» **Task instructions**
Starting with the line where "Horizontal angle of view: 85.6°." appears, print every line through the end of the entries below exactly as it stands, and leave out the pictures.

Data records

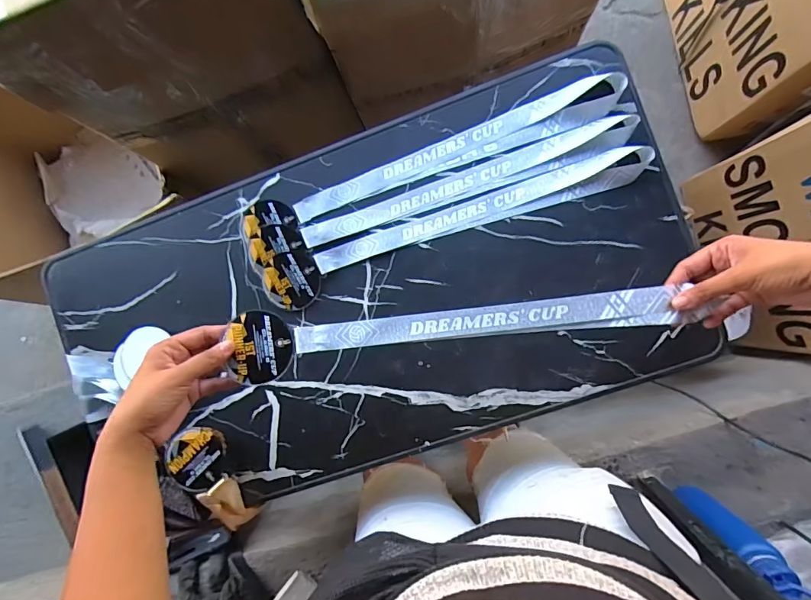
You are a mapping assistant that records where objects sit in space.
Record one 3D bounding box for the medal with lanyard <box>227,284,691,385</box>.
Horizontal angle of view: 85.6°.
[{"bbox_3d":[0.043,0.027,0.435,0.428,0.013,0.063,-6,94,1],"label":"medal with lanyard"}]

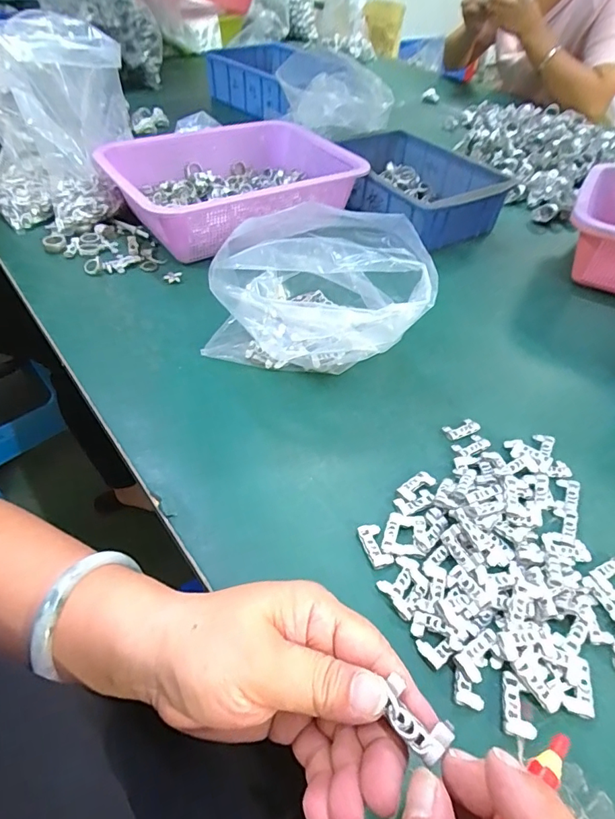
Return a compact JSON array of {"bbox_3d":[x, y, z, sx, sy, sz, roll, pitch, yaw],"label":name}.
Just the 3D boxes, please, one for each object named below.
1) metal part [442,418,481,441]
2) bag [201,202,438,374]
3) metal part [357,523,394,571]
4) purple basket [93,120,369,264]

» **Output for this task**
Horizontal angle of view: 85.6°.
[{"bbox_3d":[0.043,0.027,0.435,0.428,0.013,0.063,-6,94,1],"label":"medal with lanyard"}]

Return a compact JSON array of {"bbox_3d":[x, y, z, sx, sy, sz, roll, pitch, yaw],"label":name}.
Just the 3D boxes, please, one for each object named below.
1) metal part [442,418,481,441]
2) bag [201,202,438,374]
3) metal part [357,523,394,571]
4) purple basket [93,120,369,264]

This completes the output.